**Text provided:**

= Beginning of Section =

# Fish Delivery Service Now Available



## Pablo (Mar 27, 2006)

I just got a motorcycle so starting next week Im going to offer a pilot project delivery service. 

Basically it works like this:

Say you live in Mississauga, but dont drive, but you want to buy fish off some guy in Pickering.

I would go get the fish for you in Pickering, bring them to your house or other location you specify, then you would pay me for the fish, as well as a pre-arranged delivery fee.

As a bonus if I wipe out on the way and spray your fish (and myself) all over the freeway, you will not be charged for the fish or delivery... I hope that doesnt happen.

What do you guys think?

'SCALES ON WHEELS'


----------



## Brian (Mar 14, 2006)

What kind of bike did you get and how much is it on insurance?


----------



## mr.sandman (Mar 22, 2007)

I think its pretty awsome. Hope the bonus will never happen (knock on wood).


----------



## wtac (Mar 17, 2006)

I spoke w/Pablo this afternoon. I don't think he can keep w/the speed limit on the highway riding a Vespa...LMAO!!!

Best of luck on the new business venture, Pablo .


----------



## Pablo (Mar 27, 2006)

Well...  

Firstly, I bought some flame decals after I met up with you, so the bike is now much faster.

= End of Section =

**Parts of the exercise:**
1. Reproduce the stretch of the fish delivery thread from "Basically it works" through "that doesnt happen.".
2. In the fish delivery thread, what name does Pablo give his delivery service?

**Saved data entries:**
= Beginning of Section =

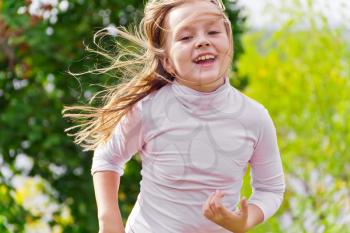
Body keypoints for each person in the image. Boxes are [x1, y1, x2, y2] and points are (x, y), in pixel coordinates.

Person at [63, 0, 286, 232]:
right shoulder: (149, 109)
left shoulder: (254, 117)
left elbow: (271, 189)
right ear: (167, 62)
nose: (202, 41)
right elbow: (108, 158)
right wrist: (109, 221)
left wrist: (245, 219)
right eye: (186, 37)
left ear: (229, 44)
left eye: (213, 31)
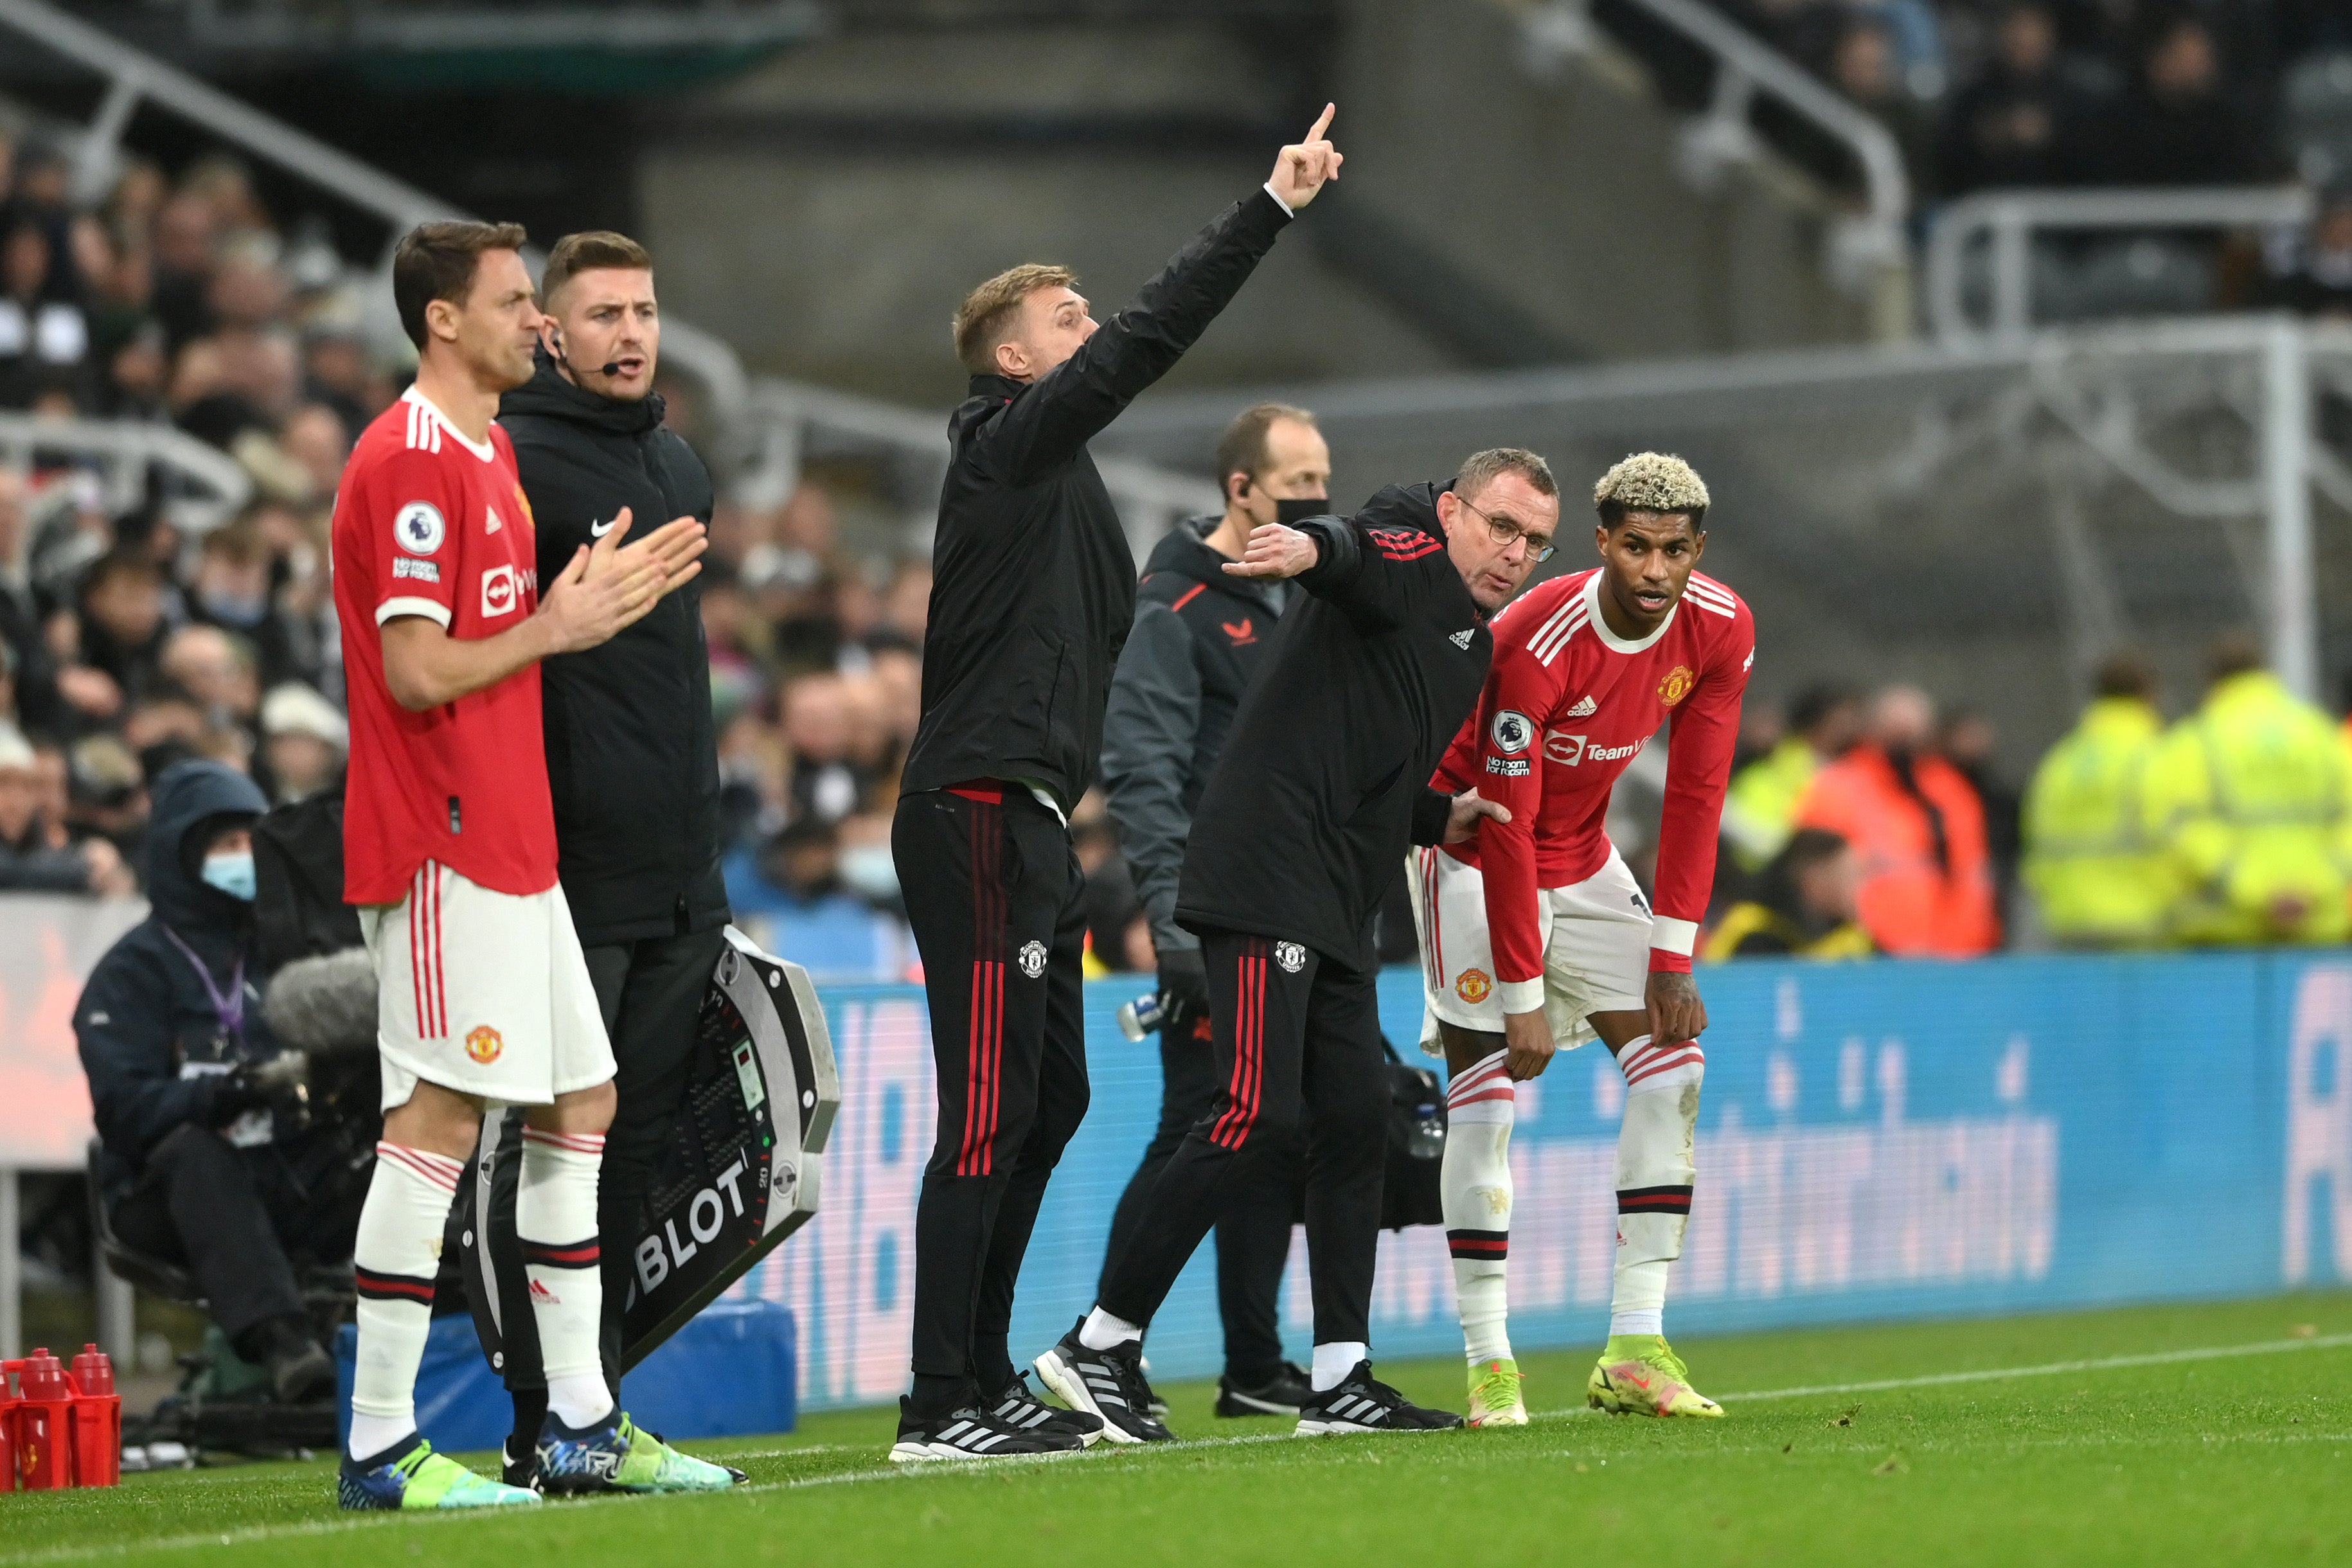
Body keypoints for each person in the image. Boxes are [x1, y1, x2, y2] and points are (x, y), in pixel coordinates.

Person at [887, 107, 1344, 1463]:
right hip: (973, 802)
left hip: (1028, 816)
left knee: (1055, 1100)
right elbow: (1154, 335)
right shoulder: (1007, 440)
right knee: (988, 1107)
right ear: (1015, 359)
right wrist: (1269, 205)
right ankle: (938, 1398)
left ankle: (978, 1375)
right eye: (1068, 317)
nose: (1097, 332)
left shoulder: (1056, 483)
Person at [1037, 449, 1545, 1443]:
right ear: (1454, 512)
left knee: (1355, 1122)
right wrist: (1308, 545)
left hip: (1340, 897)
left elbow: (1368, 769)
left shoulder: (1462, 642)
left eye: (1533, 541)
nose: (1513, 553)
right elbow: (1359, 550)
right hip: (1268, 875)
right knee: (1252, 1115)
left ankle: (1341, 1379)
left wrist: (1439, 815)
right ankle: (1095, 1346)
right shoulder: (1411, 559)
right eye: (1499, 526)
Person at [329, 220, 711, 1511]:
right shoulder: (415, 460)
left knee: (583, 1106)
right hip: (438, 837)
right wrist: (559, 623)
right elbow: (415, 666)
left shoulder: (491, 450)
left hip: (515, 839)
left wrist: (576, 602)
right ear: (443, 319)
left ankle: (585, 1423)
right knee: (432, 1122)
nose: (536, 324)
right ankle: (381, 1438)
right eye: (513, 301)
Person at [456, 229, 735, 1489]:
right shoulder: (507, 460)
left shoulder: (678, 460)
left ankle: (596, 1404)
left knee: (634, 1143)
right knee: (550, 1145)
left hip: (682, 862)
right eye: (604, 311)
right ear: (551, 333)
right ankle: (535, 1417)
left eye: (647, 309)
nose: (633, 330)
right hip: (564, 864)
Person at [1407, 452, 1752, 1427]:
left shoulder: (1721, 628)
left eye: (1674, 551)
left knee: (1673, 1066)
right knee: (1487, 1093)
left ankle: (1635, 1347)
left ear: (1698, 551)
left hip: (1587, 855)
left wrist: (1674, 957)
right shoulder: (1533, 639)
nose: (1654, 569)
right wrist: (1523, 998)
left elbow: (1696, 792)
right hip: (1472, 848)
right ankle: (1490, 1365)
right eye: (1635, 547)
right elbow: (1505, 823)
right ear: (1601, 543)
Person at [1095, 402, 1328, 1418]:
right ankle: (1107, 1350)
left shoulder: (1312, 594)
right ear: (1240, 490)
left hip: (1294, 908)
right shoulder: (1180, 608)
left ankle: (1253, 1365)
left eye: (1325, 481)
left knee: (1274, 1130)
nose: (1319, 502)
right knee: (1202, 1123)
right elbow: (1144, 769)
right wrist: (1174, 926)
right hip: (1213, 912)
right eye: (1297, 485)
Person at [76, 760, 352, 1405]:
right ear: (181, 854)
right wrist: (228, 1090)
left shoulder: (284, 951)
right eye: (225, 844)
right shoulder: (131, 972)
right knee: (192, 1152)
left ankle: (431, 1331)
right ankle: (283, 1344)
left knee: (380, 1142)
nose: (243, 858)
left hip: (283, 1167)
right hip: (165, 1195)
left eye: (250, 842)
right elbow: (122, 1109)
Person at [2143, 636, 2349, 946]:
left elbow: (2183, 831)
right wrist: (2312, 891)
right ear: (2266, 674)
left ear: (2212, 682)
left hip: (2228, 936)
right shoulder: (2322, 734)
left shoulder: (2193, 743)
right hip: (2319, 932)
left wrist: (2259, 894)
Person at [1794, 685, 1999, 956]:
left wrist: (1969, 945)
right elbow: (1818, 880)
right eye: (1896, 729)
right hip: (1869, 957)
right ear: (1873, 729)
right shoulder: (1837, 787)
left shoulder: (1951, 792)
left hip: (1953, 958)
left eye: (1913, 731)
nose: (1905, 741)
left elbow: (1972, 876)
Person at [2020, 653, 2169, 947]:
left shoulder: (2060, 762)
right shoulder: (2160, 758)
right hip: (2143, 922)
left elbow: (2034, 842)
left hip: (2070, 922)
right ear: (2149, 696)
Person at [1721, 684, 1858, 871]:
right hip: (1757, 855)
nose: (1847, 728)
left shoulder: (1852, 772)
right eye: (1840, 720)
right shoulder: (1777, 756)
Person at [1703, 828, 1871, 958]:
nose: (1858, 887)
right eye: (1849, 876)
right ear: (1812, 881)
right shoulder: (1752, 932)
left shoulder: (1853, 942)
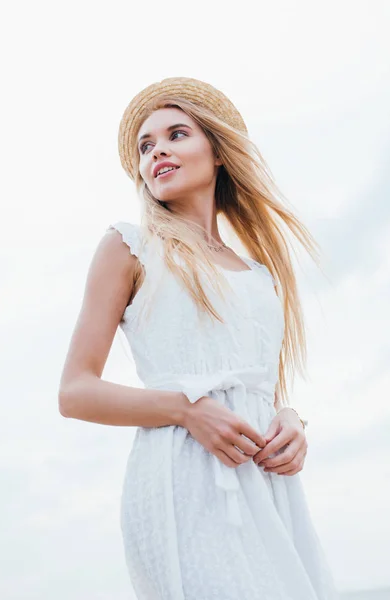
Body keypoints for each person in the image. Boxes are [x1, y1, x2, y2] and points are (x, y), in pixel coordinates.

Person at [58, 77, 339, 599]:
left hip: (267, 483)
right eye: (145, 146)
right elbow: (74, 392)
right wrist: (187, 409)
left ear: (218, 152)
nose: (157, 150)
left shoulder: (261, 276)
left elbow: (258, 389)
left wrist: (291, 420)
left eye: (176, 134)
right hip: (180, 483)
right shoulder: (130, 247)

= End of Section =

**Answers per task:**
1.
Basically it works like this:

Say you live in Mississauga, but dont drive, but you want to buy fish off some guy in Pickering.

I would go get the fish for you in Pickering, bring them to your house or other location you specify, then you would pay me for the fish, as well as a pre-arranged delivery fee.

As a bonus if I wipe out on the way and spray your fish (and myself) all over the freeway, you will not be charged for the fish or delivery... I hope that doesnt happen.

2. 'SCALES ON WHEELS'